- Born: Munger, Bihar
- Education: Bhagalpur University
- Occupations: Lawyer, Dalit activist
- Known for: Activism for Dalit women's rights

= Gauri Kumari =

Indian Dalit activist and lawyer from Bihar

Gauri Kumari is an Indian Dalit activist and lawyer from Munger, Bihar.

She practices at the Munger Civil Court in Bihar. She has been working with All India Dalit Mahila Adhikar Manch since 2008 and is also associated with National Campaign on Dalit Human Rights. Her work towards spreading legal awareness and rights for Dalit women and girls has been recognised by award from the National Foundation for India in 2024-25.

== Biography ==
Kumari was born in Munger district, Bihar, one of the most backward districts in India. Her father worked as a sweeper. One of the five children in the family, she contracted polio at the age of four, which affects her ability to walk. After her parents died when she was young, she took on the responsibility of caring for her younger siblings. She has spoken about facing multiple layers of discrimination due to her caste, gender, and disability.

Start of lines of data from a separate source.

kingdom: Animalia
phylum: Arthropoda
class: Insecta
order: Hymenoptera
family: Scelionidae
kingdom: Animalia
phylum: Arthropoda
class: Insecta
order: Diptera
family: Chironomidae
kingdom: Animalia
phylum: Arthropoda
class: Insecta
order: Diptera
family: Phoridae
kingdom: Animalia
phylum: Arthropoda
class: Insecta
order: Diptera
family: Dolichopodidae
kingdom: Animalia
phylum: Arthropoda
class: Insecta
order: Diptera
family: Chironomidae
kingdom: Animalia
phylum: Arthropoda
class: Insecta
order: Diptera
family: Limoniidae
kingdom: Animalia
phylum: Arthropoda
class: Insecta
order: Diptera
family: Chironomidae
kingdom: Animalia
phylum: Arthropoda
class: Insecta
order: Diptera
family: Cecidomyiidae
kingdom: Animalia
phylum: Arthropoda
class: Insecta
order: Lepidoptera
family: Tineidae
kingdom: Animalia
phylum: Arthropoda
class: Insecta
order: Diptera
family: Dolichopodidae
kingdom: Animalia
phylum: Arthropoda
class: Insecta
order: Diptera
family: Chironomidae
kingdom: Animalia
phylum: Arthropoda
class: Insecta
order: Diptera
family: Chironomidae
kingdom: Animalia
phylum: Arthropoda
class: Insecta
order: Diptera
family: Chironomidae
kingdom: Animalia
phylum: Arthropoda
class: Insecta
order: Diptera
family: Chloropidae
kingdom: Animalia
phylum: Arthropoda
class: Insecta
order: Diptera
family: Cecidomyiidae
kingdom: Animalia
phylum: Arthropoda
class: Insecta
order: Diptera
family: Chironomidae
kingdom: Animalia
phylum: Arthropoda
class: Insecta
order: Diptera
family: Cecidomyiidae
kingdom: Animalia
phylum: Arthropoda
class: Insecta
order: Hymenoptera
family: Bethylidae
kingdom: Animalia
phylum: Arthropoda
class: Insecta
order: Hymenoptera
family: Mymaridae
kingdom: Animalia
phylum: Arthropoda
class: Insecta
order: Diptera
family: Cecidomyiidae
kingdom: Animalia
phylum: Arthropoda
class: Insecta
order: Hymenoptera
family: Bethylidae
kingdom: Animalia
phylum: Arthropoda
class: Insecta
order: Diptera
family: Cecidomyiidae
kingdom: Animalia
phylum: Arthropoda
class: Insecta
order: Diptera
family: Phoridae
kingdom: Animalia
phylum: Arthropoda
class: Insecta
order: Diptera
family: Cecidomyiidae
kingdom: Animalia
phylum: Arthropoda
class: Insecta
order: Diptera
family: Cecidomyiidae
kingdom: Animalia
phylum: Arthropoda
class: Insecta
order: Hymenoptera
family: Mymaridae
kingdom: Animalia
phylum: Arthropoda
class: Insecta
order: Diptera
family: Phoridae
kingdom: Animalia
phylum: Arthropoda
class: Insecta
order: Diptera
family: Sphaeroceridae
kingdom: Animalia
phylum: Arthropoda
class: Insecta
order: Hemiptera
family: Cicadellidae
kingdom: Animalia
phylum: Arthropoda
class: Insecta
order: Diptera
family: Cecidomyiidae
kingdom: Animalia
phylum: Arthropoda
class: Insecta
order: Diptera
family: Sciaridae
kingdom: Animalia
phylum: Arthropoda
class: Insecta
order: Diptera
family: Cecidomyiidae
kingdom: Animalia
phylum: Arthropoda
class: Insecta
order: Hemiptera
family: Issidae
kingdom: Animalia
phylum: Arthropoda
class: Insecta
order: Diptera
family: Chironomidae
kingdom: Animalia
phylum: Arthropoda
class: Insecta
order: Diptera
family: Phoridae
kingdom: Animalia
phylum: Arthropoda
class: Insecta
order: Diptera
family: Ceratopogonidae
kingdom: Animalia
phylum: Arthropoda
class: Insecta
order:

She completed her education with help of a government scholarship and obtained double graduate degree in law from Bhagalpur University. She also contested in the local district election and held the position of Member of Ward (council) in Munger for five year.

As of 2019, Kumari had been practicing as an advocate in the Munger civil court for 19 years where she has also served as a Special Public Prosecutor. She was the first Dalit woman to become a member of the Juvenile Justice Board, and the first female vice-president of the Munger Bar Council.